It is a truth universally acknowledged that a single woman, in possession of a minimal fortune, must be in want of an alternative to the dreaded group dinner in a fancy restaurant. Under the dim lights, the flattering candlelight casts your friends in a beatific glow while you ruminate over your own shortcomings over $30 grilled chicken and wonder what you ever had in common with these people.
The agony over seating arrangements ensures the most organized among you is seated like a queen at the center of the table. She is the Beyoncé and you — utter delinquent that you are — are the forgotten fourth member of Destiny's Child. And when the check comes and you begin the familiar juggling act that is splitting the bill multiple ways, you will again wonder why you are not, unlike the person to your left, an investment banker.
While late nights following raucous dinners out with friends are par for the course when you're young in the city, so is the hangover the next morning when you realize that — while you may be dehydrated — your wallet has essentially been liquidated. Indeed, young people are spending more money dining out than generations past, and with more frequency in recent years than ever before. According to Forbes, millennials spend 44 percent of their food dollars on eating out, and that percentage is a lot higher in major cities.
Realizing the majority of my paycheck was going towards barely-touched salmon and gallons of overpriced Merlot, I made the decision to ditch the restaurant setting and start hosting dinner parties in my own home to rescue my wallet and (inadvertently) my friendships.
But I had a few challenges before me — not least of which was that I unapologetically detest cooking. I come from a long line of women who refused to set foot in a supermarket. To quote F. Scott Fitzgerald, "I know myself and that is all" — and I know that my refrigerator shall forever be a barren arctic wasteland of white wine, Diet Coke, and my roommate's eye cream. My stove counter has become a storage unit for discarded outfits on Friday and Saturday nights.
I couldn't compete with certain friends who have resurrected the lost art of entertaining — and who actually know how to cook. My friend Meghan, who is my only friend in New York City who has a child, recently invited me over and served an array of appetizers and homemade pizza. My own feeling of immaturity was astounding. For God's sake — homemade pizza? Or, so I thought. She told me later that it actually came from Trader Joe's. I was encouraged. I can do that, I thought.
Which brings me to my advice on how to host a dinner party without being able to cook (or hire a chef, or afford a caterer). Hit up your local grocery store of choice and make good use of the frozen food aisle. The options are endless: pizza, yes, but also fancy stuff like spring rolls, tuna burgers, curries of all flavors. Baked ziti is remarkably easy to make and a sure crowd-pleaser.
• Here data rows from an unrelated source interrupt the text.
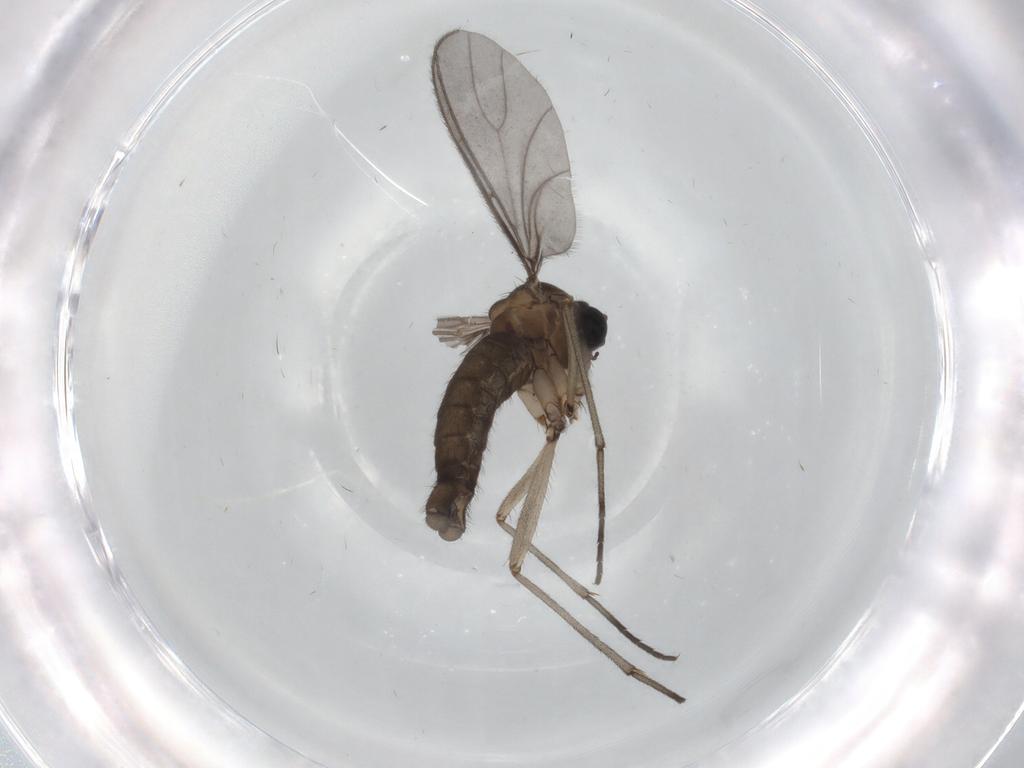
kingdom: Animalia
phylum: Arthropoda
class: Insecta
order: Diptera
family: Sciaridae
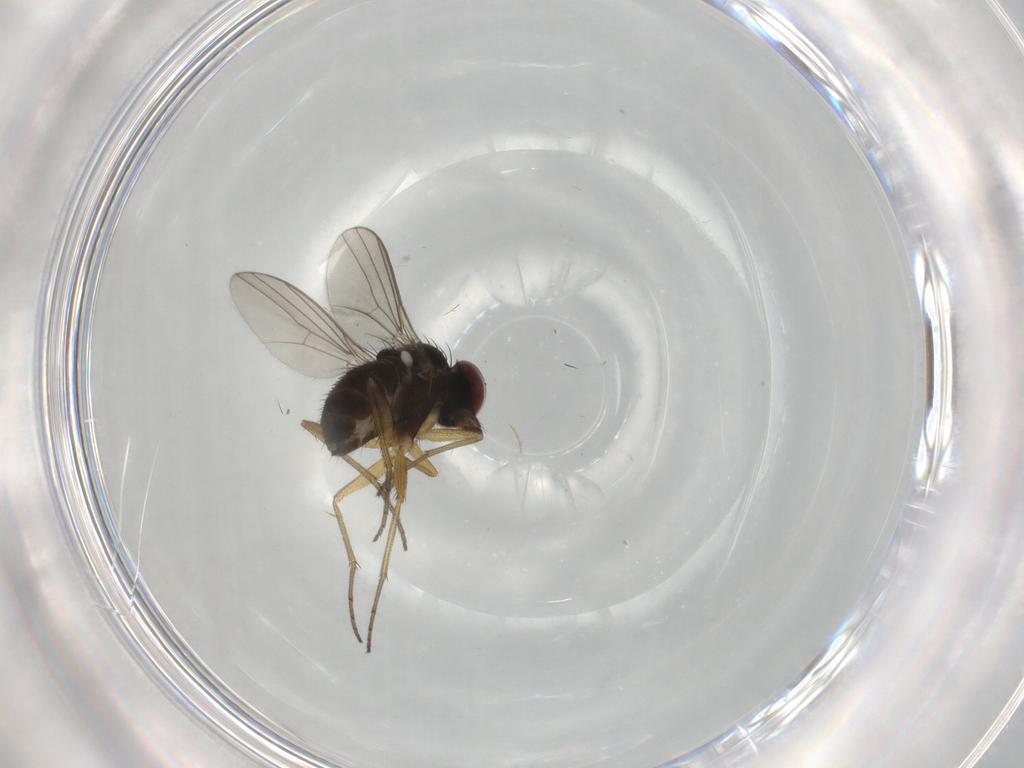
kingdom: Animalia
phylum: Arthropoda
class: Insecta
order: Diptera
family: Dolichopodidae
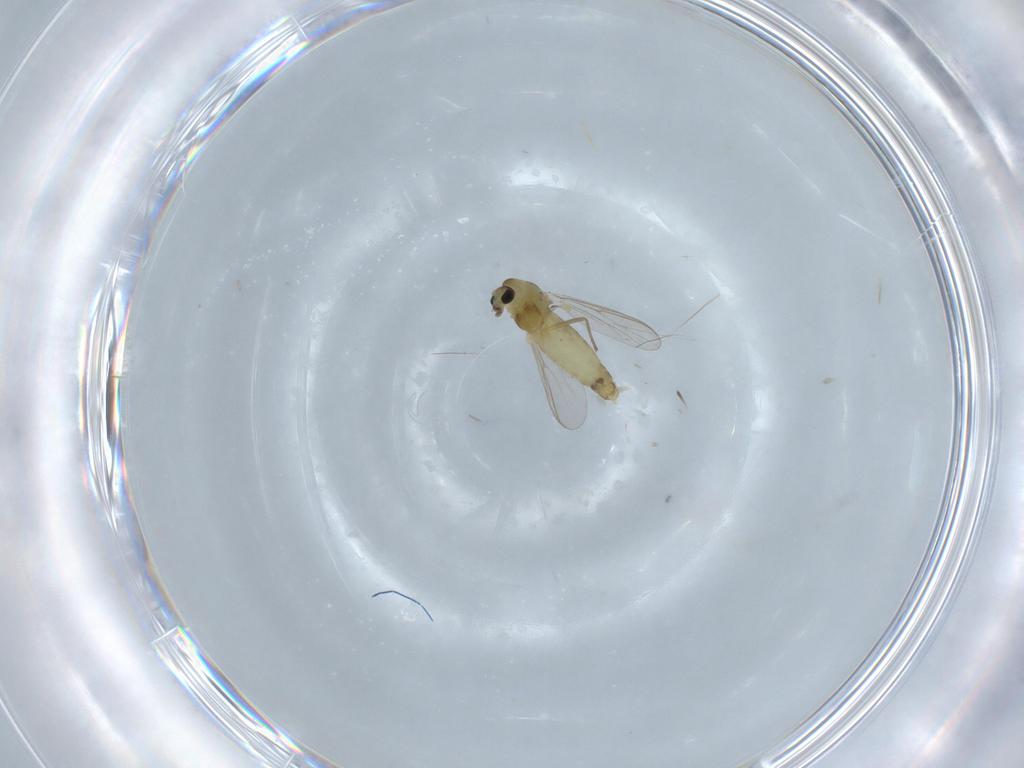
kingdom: Animalia
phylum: Arthropoda
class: Insecta
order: Diptera
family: Chironomidae
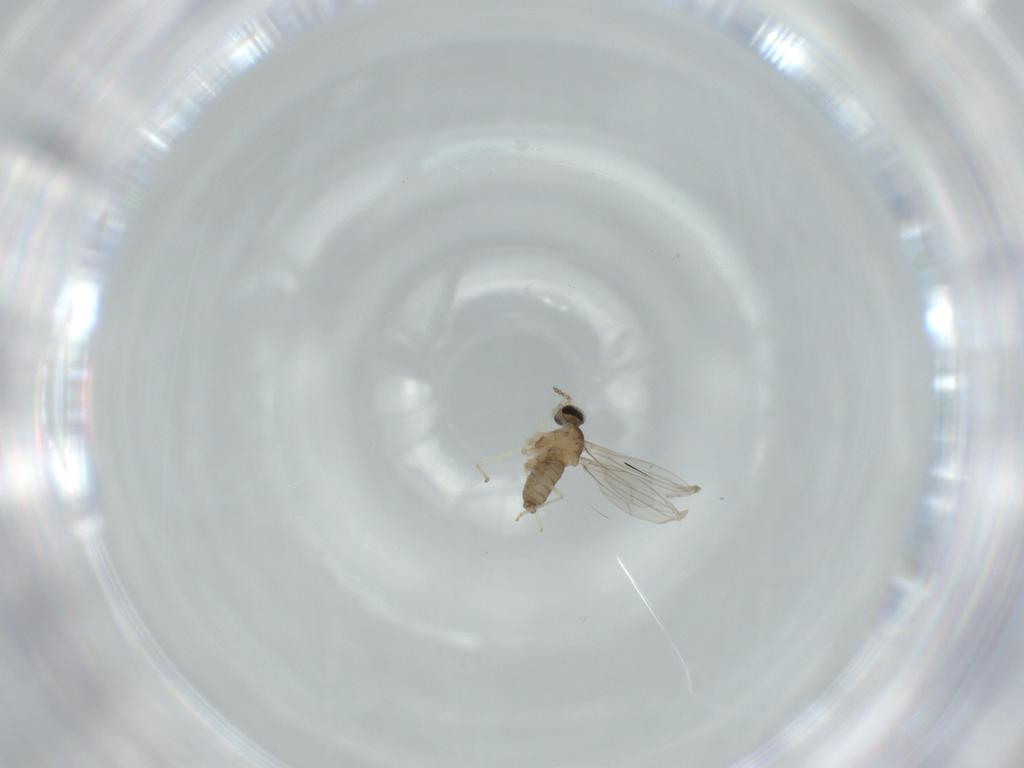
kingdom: Animalia
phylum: Arthropoda
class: Insecta
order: Diptera
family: Cecidomyiidae
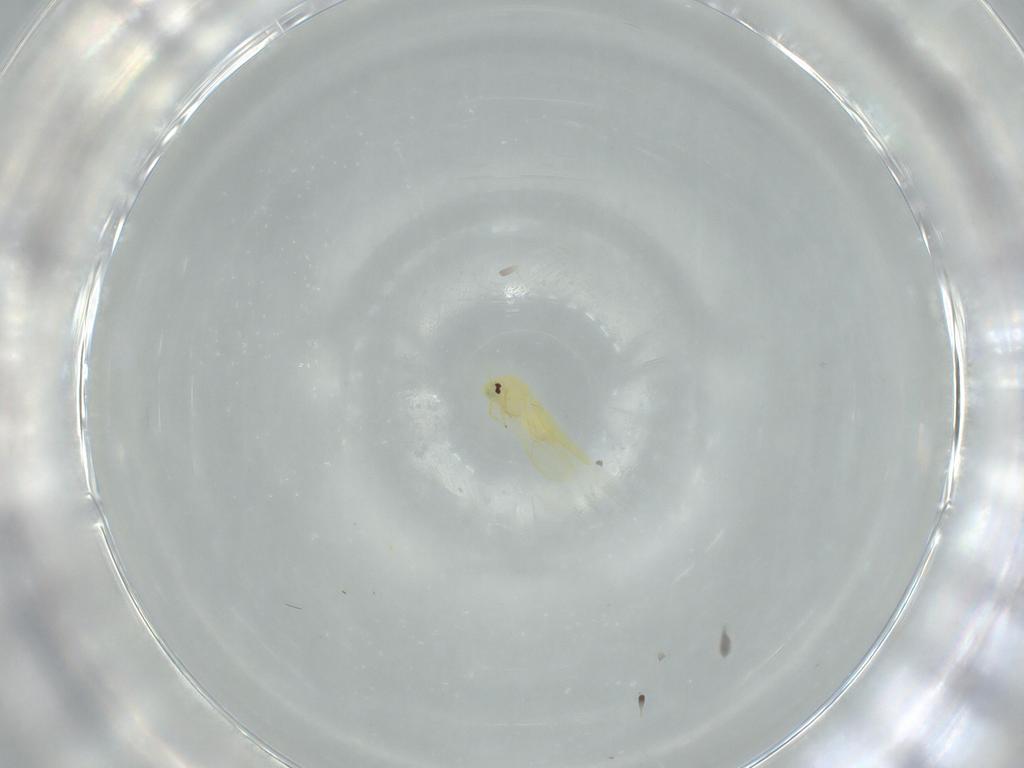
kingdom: Animalia
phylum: Arthropoda
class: Insecta
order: Hemiptera
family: Aleyrodidae
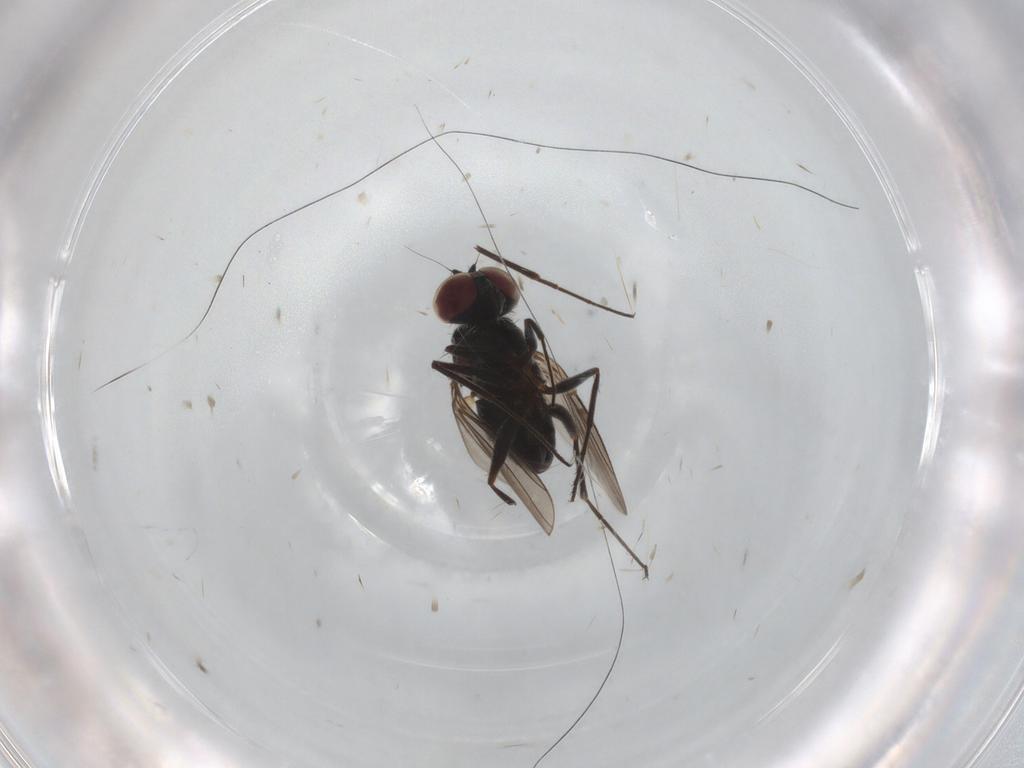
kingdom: Animalia
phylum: Arthropoda
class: Insecta
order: Diptera
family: Dolichopodidae
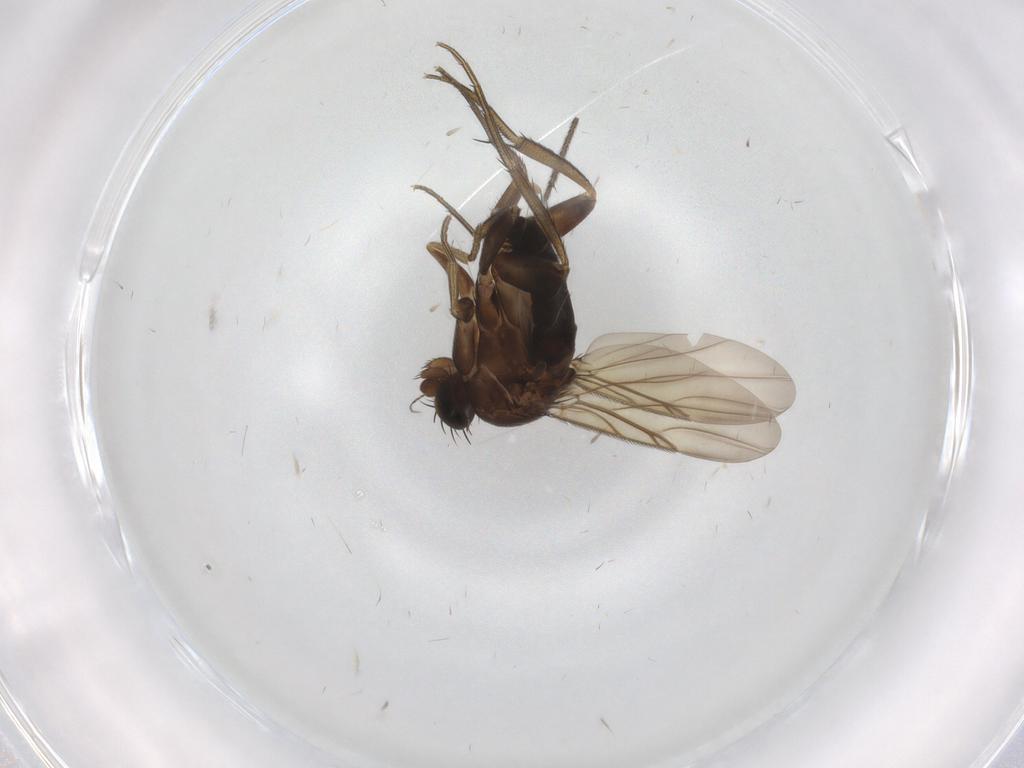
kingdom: Animalia
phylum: Arthropoda
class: Insecta
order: Diptera
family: Phoridae
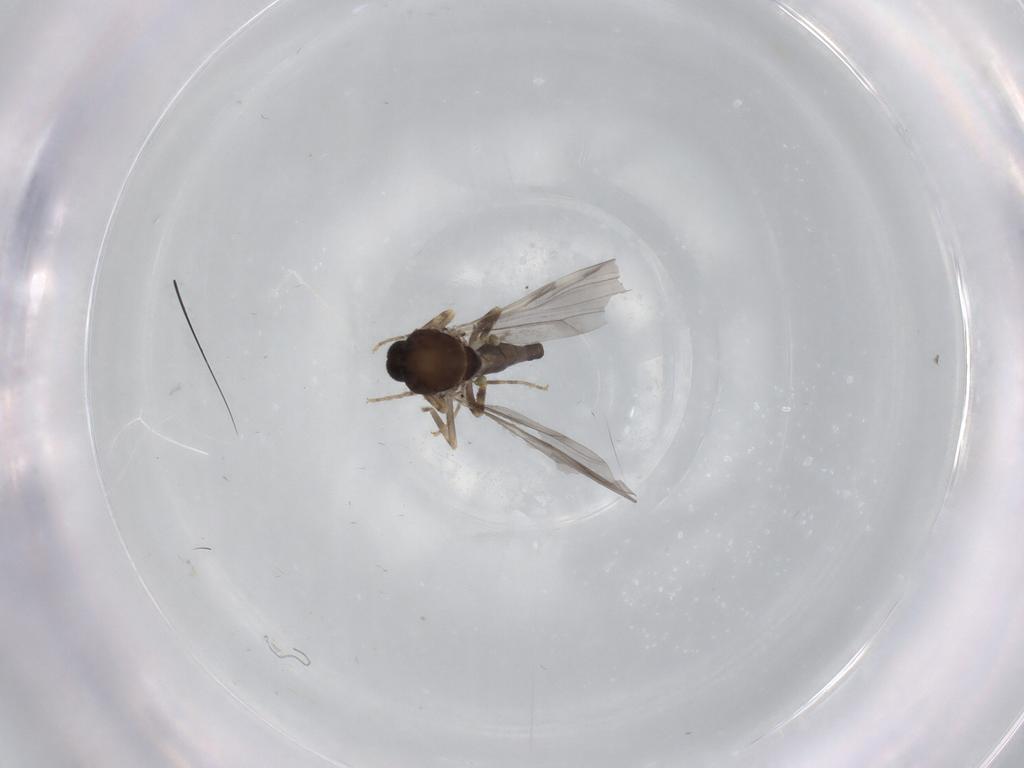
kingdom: Animalia
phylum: Arthropoda
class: Insecta
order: Diptera
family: Ceratopogonidae
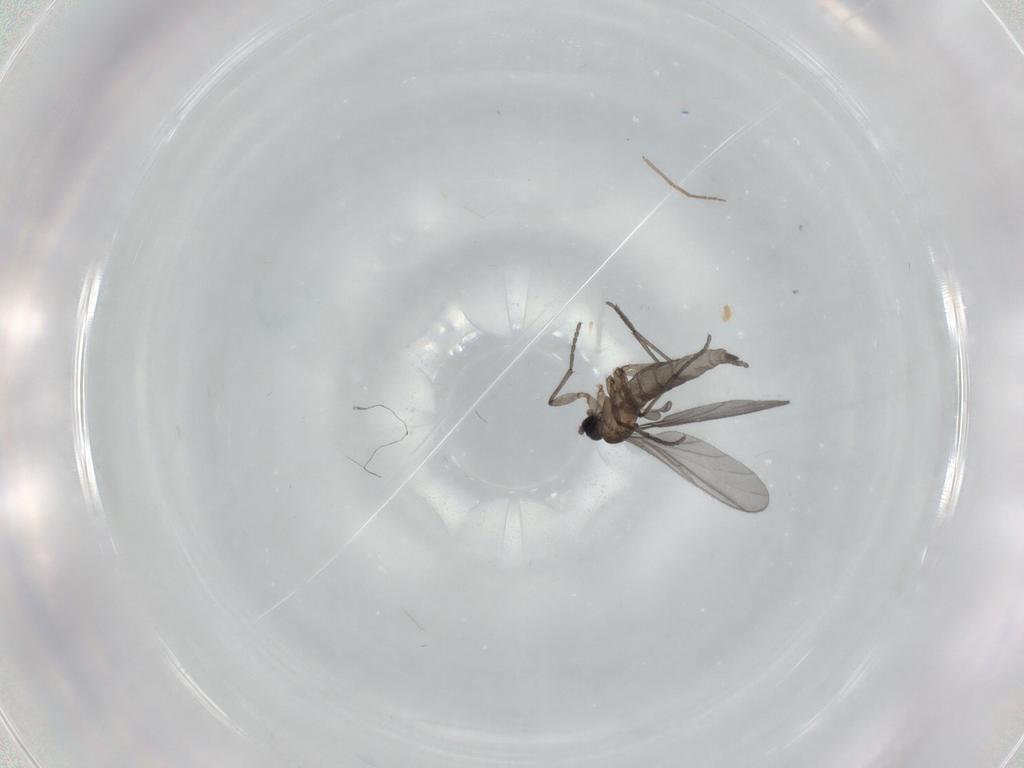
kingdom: Animalia
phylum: Arthropoda
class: Insecta
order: Diptera
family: Sciaridae
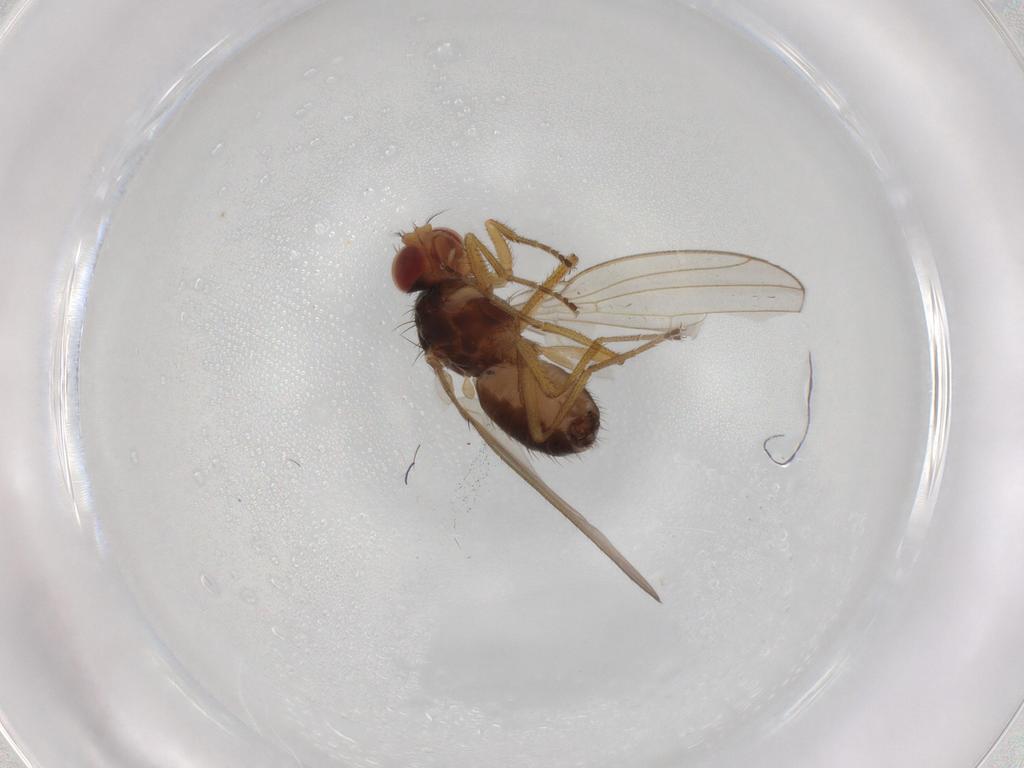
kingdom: Animalia
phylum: Arthropoda
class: Insecta
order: Diptera
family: Drosophilidae
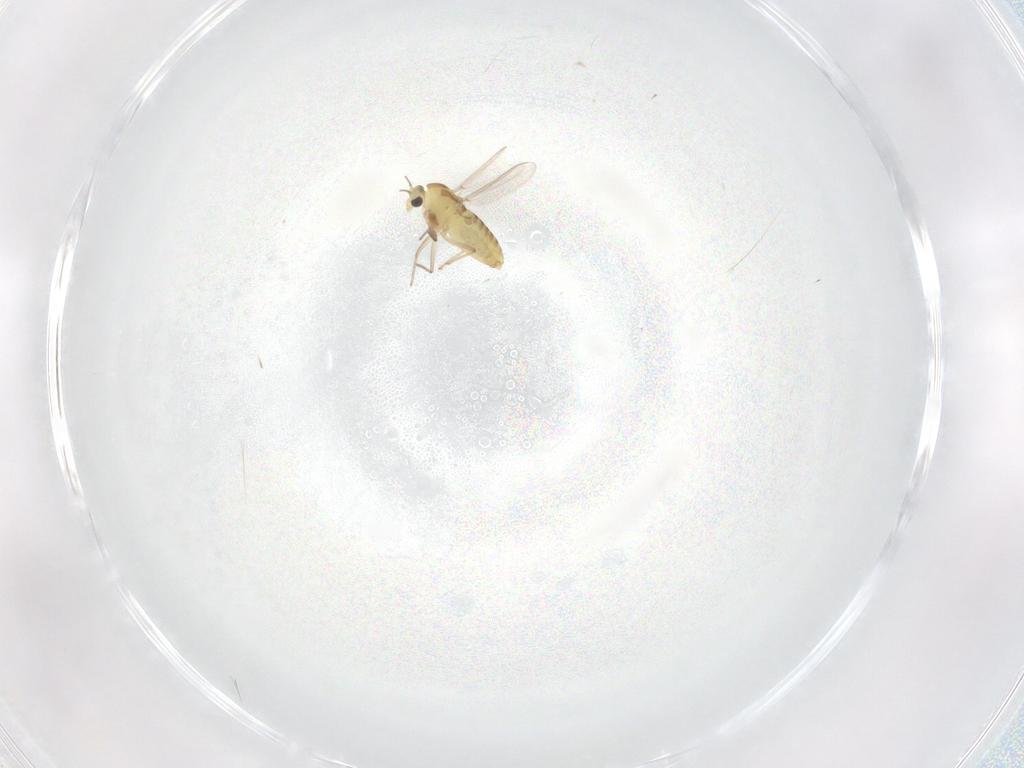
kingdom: Animalia
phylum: Arthropoda
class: Insecta
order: Diptera
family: Chironomidae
Total cost at Trader Joe's: $30. Another crowd-pleaser: tomato soup and grilled cheese. Just pop them in your oven and hide any boxes or cans from sight. Your guests will not know (or care about) where the food came from, and your haul is likely to be cheaper and more bountiful than a round of appetizers at a restaurant. And if you can't make it to the store, there's always Seamless. Just put it in a serving dish, and voila.
To mimic a bustling restaurant vibe within the confines of your living room, it's all about the music. I recommend Motown at the beginning of the evening, and depending on where the conversation turns, as it eventually will, mirror that in the soundtrack. First glass of wine: The Temptations; third glass of wine: Kendrick Lamar; fifth glass of wine: Adele. To paraphrase the inimitable Chingy, after the (dinner) party is the after-party, and for that, my friends, we indulged in some Dashboard Confessional. At my party, not being restricted to assigned seats — or feeling judged by the watchful eyes of fellow patrons and waiters — liberated us from any pretense of formality. Secrets were shared, inhibitions released, and bonds renewed.
By hosting my own dinner parties, I found friends more than willing to return the favor. In total, I saved $500 in one month alone by taking the party into my own hands (or, rather, my own apartment). Often, the amount I spent for one get-together — under $80 — was less than I would spend at a dinner out, and the favor was returned six-fold.
Word to the wise: There is an exception to my no-dinners-out rule. And that exception actually derives from the aftermath of the dinner party itself. Whatever energy one has at the beginning of an evening with friends completely evaporates the next morning when the wine glasses are still in the sink. So, best to save dining out for brunch the next day. In those situations, I'd argue the $10 Bloody Mary is worth it — especially knowing you saved $80 the night before.